What is being asked
Could you transcribe every entry exactly, leaving nothing out?

Given entries
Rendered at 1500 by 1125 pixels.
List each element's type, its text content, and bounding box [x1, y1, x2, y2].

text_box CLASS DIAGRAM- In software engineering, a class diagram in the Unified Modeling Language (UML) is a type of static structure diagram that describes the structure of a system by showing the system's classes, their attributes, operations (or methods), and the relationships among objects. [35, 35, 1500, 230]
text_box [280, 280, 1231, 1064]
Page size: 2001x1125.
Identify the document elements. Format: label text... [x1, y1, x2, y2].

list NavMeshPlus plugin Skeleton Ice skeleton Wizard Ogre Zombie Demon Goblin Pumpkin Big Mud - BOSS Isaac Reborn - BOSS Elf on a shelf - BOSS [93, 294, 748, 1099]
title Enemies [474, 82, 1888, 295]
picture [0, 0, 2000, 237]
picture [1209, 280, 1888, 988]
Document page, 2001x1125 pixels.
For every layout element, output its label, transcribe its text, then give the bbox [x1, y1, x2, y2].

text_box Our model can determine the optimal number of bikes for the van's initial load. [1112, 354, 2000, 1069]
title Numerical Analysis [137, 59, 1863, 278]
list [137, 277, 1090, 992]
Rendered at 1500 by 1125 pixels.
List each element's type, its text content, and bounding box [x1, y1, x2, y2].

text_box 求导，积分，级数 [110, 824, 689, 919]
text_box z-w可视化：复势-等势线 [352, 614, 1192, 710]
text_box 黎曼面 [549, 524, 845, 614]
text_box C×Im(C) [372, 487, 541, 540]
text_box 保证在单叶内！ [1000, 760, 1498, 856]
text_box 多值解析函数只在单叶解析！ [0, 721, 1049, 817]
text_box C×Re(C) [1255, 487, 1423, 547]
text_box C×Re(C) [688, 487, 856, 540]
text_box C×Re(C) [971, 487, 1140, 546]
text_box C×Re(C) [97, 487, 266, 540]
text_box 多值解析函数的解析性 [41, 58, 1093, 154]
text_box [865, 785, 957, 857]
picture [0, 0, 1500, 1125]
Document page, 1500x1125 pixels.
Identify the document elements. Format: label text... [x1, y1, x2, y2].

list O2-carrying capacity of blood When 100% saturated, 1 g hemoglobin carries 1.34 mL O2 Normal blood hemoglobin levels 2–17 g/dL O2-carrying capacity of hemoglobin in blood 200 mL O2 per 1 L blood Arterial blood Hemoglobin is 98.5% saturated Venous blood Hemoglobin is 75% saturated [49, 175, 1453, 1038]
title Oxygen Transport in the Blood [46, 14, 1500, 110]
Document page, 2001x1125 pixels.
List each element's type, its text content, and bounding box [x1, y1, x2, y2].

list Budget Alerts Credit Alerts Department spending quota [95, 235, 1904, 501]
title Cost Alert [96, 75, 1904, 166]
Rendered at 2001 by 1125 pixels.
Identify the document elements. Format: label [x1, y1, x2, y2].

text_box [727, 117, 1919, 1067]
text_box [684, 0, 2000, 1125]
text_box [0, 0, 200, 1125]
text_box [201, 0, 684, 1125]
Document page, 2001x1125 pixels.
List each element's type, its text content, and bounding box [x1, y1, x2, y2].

Answer section
Rendered at 1500 by 1125 pixels.
List each element's type, its text content, and bounding box [x1, y1, x2, y2].

text_box CLASS DIAGRAM- In software engineering, a class diagram in the Unified Modeling Language (UML) is a type of static structure diagram that describes the structure of a system by showing the system's classes, their attributes, operations (or methods), and the relationships among objects. [35, 35, 1500, 230]
text_box [280, 280, 1231, 1064]
Page size: 2001x1125.
Identify the document elements. Format: label text... [x1, y1, x2, y2].

list NavMeshPlus plugin Skeleton Ice skeleton Wizard Ogre Zombie Demon Goblin Pumpkin Big Mud - BOSS Isaac Reborn - BOSS Elf on a shelf - BOSS [93, 294, 748, 1099]
title Enemies [474, 82, 1888, 295]
picture [0, 0, 2000, 237]
picture [1209, 280, 1888, 988]
Document page, 2001x1125 pixels.
For every layout element, output its label, transcribe its text, then give the bbox [x1, y1, x2, y2].

text_box Our model can determine the optimal number of bikes for the van's initial load. [1112, 354, 2000, 1069]
title Numerical Analysis [137, 59, 1863, 278]
list [137, 277, 1090, 992]
Rendered at 1500 by 1125 pixels.
List each element's type, its text content, and bounding box [x1, y1, x2, y2].

text_box 求导，积分，级数 [110, 824, 689, 919]
text_box z-w可视化：复势-等势线 [352, 614, 1192, 710]
text_box 黎曼面 [549, 524, 845, 614]
text_box C×Im(C) [372, 487, 541, 540]
text_box 保证在单叶内！ [1000, 760, 1498, 856]
text_box 多值解析函数只在单叶解析！ [0, 721, 1049, 817]
text_box C×Re(C) [1255, 487, 1423, 547]
text_box C×Re(C) [688, 487, 856, 540]
text_box C×Re(C) [971, 487, 1140, 546]
text_box C×Re(C) [97, 487, 266, 540]
text_box 多值解析函数的解析性 [41, 58, 1093, 154]
text_box [865, 785, 957, 857]
picture [0, 0, 1500, 1125]
Document page, 1500x1125 pixels.
Identify the document elements. Format: label text... [x1, y1, x2, y2].

list O2-carrying capacity of blood When 100% saturated, 1 g hemoglobin carries 1.34 mL O2 Normal blood hemoglobin levels 2–17 g/dL O2-carrying capacity of hemoglobin in blood 200 mL O2 per 1 L blood Arterial blood Hemoglobin is 98.5% saturated Venous blood Hemoglobin is 75% saturated [49, 175, 1453, 1038]
title Oxygen Transport in the Blood [46, 14, 1500, 110]
Document page, 2001x1125 pixels.
List each element's type, its text content, and bounding box [x1, y1, x2, y2].

list Budget Alerts Credit Alerts Department spending quota [95, 235, 1904, 501]
title Cost Alert [96, 75, 1904, 166]
Rendered at 2001 by 1125 pixels.
Identify the document elements. Format: label [x1, y1, x2, y2].

text_box [727, 117, 1919, 1067]
text_box [684, 0, 2000, 1125]
text_box [0, 0, 200, 1125]
text_box [201, 0, 684, 1125]
Document page, 2001x1125 pixels.
List each element's type, its text content, and bounding box [x1, y1, x2, y2].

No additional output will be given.